Textauszug:
———
7. Irrtum: Neues Gesetz

„Neues Gesetz“, Illustration: Christoph Illigens ©2009

Falsch: Es gibt ein neues Gesetz, danach müssen Mieter nicht mehr renovieren.

Richtig: Der Bundesgerichtshof (BGH) hat mit vielen Urteilen in den letzten Jahren unzählige Mietrechtsregelungen zu Schönheitsreparaturen für unwirksam erklärt. Konsequenz ist, dass Mieter dann nicht renovieren müssen. 

An den gesetzlichen Regelungen selbst hat sich aber nichts geändert. Danach ist der Vermieter sowieso schon verpflichtet, die Mietwohnung in Ordnung zu halten, das heißt, gegebenenfalls auch zu renovieren. Da diese gesetzlichen Vorgaben des Bürgerlichen Gesetzbuches (BGB) aber nicht zwingend sind, werden sie von Vermietern schon seit Jahrzehnten in Mietverträgen geändert. Zu Lasten der Mieter wird vereinbart, dass Mieter ihre Wohnungen in bestimmten Abständen streichen und tapezieren müssen.
———
Vorliegendes Material:
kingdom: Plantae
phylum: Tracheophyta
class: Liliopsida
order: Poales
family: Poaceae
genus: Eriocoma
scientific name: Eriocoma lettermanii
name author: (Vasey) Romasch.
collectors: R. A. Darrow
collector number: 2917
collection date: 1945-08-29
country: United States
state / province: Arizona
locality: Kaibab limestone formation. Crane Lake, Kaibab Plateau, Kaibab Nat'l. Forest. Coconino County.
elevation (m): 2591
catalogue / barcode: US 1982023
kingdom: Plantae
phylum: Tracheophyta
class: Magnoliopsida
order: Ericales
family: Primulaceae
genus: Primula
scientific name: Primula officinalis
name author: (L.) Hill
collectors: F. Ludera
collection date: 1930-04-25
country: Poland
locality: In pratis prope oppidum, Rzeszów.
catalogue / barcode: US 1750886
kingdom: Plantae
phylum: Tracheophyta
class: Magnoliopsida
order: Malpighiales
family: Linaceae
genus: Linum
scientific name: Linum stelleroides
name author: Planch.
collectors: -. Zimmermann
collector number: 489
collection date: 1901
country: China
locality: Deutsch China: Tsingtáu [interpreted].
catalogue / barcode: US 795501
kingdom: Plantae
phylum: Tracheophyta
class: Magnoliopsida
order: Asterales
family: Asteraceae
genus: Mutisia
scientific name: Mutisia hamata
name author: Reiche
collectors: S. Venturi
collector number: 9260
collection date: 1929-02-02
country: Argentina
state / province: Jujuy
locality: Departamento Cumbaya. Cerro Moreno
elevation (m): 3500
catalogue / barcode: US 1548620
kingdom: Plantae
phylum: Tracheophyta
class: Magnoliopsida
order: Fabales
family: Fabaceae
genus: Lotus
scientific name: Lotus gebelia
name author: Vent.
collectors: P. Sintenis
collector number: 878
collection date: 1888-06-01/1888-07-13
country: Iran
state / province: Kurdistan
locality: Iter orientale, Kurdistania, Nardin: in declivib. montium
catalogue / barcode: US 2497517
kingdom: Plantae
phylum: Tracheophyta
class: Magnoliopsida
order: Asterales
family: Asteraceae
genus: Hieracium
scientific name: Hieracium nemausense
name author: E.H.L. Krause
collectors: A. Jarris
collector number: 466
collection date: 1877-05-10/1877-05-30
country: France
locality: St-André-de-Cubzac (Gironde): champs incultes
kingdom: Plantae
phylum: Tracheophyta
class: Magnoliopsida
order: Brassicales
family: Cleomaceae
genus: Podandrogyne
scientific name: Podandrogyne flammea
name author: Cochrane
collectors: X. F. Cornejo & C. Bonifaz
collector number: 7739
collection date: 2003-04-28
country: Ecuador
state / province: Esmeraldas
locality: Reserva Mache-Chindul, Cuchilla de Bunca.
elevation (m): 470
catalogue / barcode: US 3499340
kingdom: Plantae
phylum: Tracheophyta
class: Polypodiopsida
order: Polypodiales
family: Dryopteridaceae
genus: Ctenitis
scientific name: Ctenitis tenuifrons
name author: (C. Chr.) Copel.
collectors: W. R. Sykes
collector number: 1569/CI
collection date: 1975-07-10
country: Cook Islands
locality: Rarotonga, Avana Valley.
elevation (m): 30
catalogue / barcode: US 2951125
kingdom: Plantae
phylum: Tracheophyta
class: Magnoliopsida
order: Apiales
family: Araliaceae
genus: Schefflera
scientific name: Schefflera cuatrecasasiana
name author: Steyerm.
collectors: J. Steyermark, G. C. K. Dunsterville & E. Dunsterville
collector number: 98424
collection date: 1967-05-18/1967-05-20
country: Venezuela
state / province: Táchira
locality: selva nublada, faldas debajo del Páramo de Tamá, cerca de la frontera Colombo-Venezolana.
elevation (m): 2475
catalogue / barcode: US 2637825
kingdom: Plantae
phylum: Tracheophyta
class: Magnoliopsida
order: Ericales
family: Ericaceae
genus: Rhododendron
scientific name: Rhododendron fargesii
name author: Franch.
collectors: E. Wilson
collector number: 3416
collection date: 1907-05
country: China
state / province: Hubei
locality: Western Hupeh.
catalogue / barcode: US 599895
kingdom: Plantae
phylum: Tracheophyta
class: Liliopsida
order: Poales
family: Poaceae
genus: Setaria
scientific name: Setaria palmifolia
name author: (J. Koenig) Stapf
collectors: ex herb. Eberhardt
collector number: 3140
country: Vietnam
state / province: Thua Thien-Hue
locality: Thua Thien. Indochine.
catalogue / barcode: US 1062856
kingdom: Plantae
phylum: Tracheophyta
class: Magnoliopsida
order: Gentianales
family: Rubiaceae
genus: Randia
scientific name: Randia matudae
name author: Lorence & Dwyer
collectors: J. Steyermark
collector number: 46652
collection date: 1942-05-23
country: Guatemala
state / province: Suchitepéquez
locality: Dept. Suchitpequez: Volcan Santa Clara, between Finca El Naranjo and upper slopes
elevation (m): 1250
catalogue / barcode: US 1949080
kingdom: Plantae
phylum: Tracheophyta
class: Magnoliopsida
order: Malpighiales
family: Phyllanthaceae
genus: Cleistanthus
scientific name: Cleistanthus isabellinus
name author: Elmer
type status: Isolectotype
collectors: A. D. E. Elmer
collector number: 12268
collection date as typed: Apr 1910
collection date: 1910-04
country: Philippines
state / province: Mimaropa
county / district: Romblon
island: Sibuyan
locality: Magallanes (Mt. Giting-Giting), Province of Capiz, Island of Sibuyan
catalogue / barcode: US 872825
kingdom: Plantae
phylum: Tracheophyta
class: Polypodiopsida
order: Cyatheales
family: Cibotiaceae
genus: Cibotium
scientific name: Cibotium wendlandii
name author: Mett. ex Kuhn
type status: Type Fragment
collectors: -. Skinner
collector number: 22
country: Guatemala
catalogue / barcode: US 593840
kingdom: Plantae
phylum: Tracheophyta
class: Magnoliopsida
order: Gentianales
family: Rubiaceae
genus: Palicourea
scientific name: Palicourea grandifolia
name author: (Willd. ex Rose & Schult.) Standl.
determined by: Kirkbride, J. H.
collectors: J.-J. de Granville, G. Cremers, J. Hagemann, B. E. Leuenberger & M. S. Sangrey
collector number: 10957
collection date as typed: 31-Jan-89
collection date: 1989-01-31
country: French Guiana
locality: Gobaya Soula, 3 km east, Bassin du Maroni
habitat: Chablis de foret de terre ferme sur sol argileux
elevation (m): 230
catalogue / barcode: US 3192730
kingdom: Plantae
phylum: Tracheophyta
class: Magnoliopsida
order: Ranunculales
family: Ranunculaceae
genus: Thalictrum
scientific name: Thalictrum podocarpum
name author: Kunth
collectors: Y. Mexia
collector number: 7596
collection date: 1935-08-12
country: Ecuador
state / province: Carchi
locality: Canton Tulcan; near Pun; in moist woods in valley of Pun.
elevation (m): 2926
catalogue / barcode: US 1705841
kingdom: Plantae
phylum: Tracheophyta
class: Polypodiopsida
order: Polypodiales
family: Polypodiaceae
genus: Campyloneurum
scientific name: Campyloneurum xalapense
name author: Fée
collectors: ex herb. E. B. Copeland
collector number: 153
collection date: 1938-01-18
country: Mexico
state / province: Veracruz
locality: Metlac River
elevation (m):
———
Arbeitsaufträge:
• A. Prüfen Sie, ob die folgenden Aussagen mit dem Textauszug über Schönheitsreparaturen übereinstimmen. Antworten Sie jeweils mit Ja oder Nein und zitieren Sie die entscheidenden Worte des Textes wörtlich: (i) Die gesetzlichen Regelungen wurden so geändert, dass Mieter nicht mehr renovieren müssen. (ii) Nach dem Gesetz ist der Vermieter verpflichtet, die Mietwohnung in Ordnung zu halten. (iii) Die im Text genannten Vorgaben des BGB sind zwingend.
• B. Führen Sie den Textauszug über Schönheitsreparaturen im Mietrecht nach seinem letzten Satz weiter.

Lösungen zu Aufgaben:
• A.
(i) Nein: „An den gesetzlichen Regelungen selbst hat sich aber nichts geändert.“
(ii) Ja: „Danach ist der Vermieter sowieso schon verpflichtet, die Mietwohnung in Ordnung zu halten“
(iii) Nein: „Da diese gesetzlichen Vorgaben des Bürgerlichen Gesetzbuches (BGB) aber nicht zwingend sind“

• B.
Nach den aktuellen Urteilen des Bundesgerichtshofs sind schätzungsweise 70 Prozent aller Schönheitsreparaturregelungen in Mietverträgen unwirksam, zum Beispiel starre Renovierungsfristen, Endrenovierungsklauseln, unverständliche oder starre Quotenregelungen. Das bedeutet, ob Mieter beim Auszug aus der Wohnung renovieren müssen oder nicht, hängt vom Wortlaut des Mietvertrages ab. Hier haben Mieter jetzt gute Chancen. Die Mehrzahl der Vertragsregelungen ist unwirksam, so dass Mieter weder selbst renovieren noch Renovierungskosten zahlen müssen.